Some of these terrorists "have connections to Iran," said L. Paul Bremer, the top US administrator in Iraq, in a Baghdad briefing July 1. "Some have connections to Al Qaeda. Some are from other countries in the region."
Whatever their source, the attacks have begun to take a steady toll of casualties.
At time of writing on Monday, three American soldiers had been killed over the previous 24 hours.
Early Sunday one GI was shot point-blank as he walked through Baghdad University, whose southern Baghdad campus had been considered a relatively safe area.
Then on Monday gunmen ambushed a US platoon in northern Baghdad's Adhamiyah neighborhood, killing one. Later a homemade bomb tossed at a US convoy in roughly the same area of the city killed another American service member. Also on Monday, in the town of Ramadi, 60 miles west of Iraq's capital, someone fired a rocket-propelled grenade (RPG) at another US convoy. Four were wounded.

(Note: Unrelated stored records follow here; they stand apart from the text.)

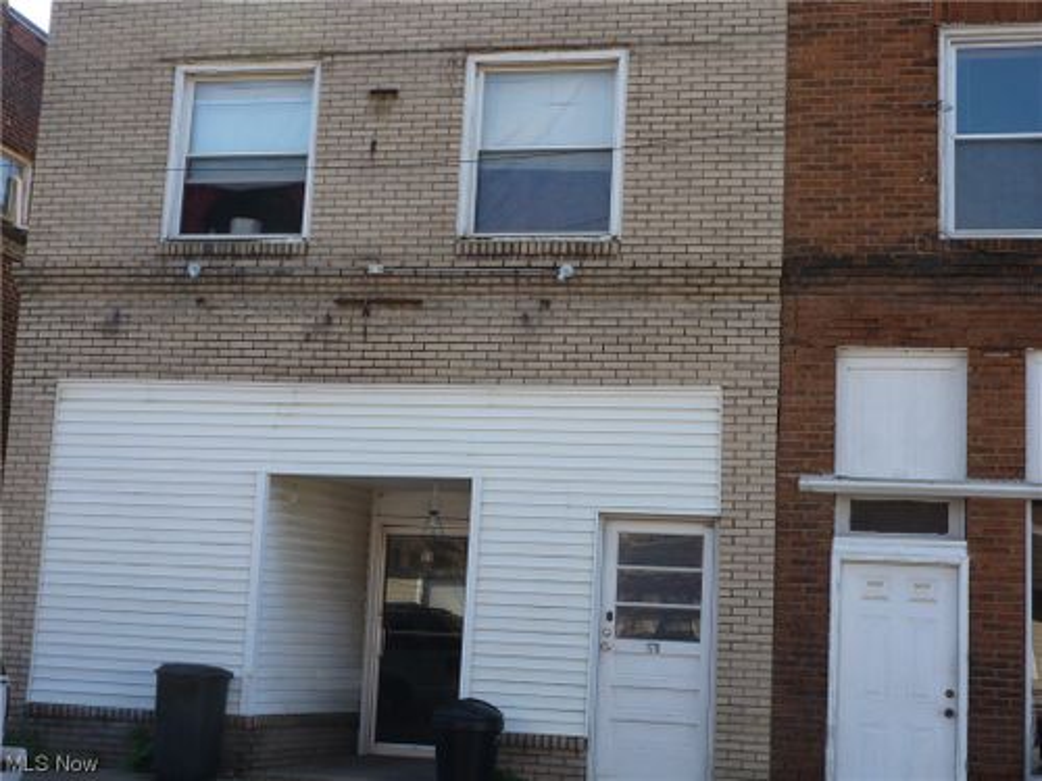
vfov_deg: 29.7
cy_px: 390
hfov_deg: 38.9
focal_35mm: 49
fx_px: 1475
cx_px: 521
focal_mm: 8.7
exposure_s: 1/200
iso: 100
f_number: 4.1
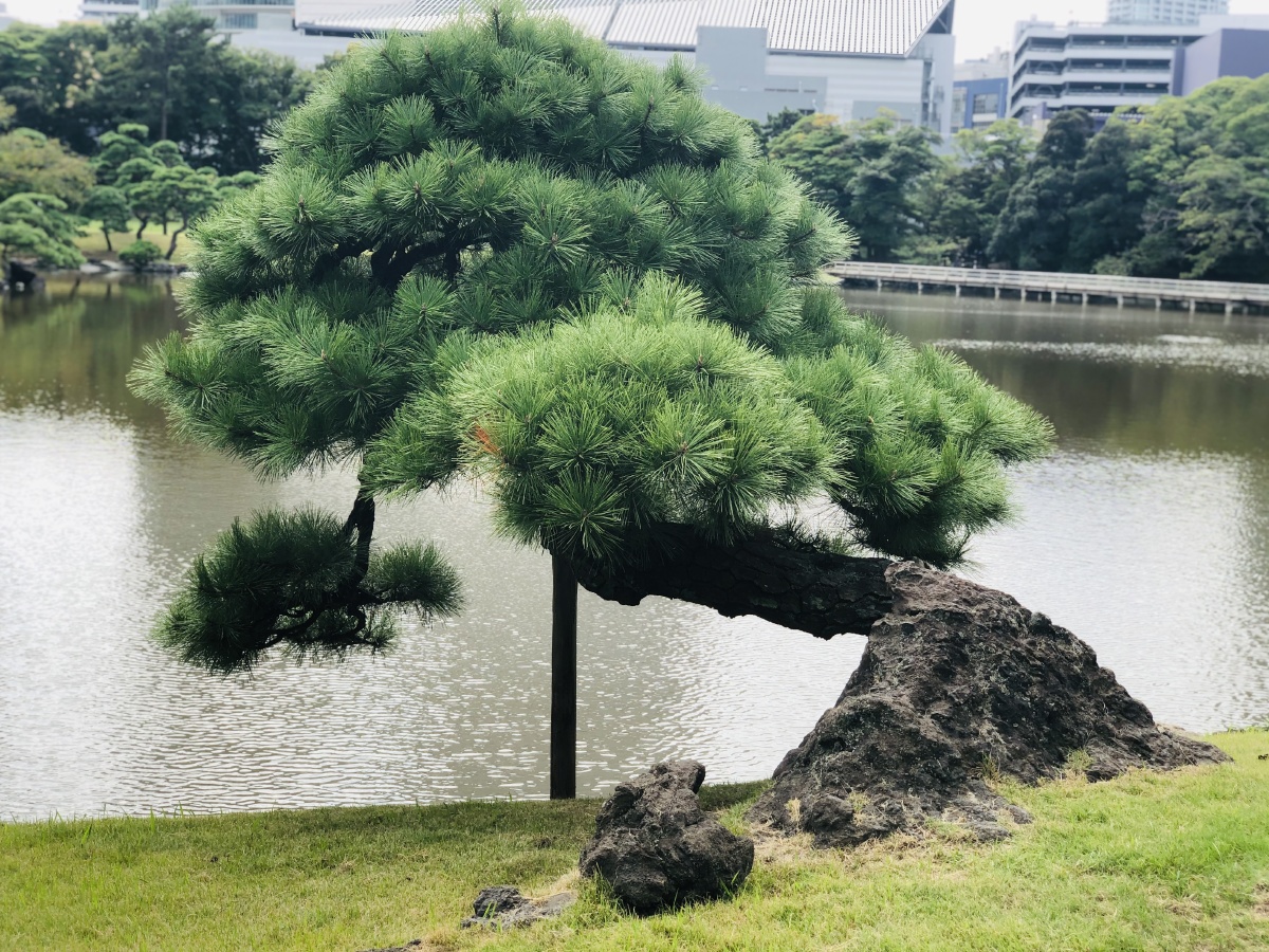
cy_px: 476
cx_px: 634
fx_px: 1906
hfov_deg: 36.8
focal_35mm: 52
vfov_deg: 28.0
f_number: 2.4
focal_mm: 6
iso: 16
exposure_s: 1/360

Whether these attacks are directed by some central authority or not, they have the effect of undermining American authority, says military expert and retired Air Force Col. Sam Gardiner.
The rapid American invasion of Iraq and the quick ascension of US power in Baghdad created an aura of overwhelming strength. Perhaps inevitably, that aura has now been tarnished.
"A small number of attacks showed that the Americans were vulnerable," says Gardiner.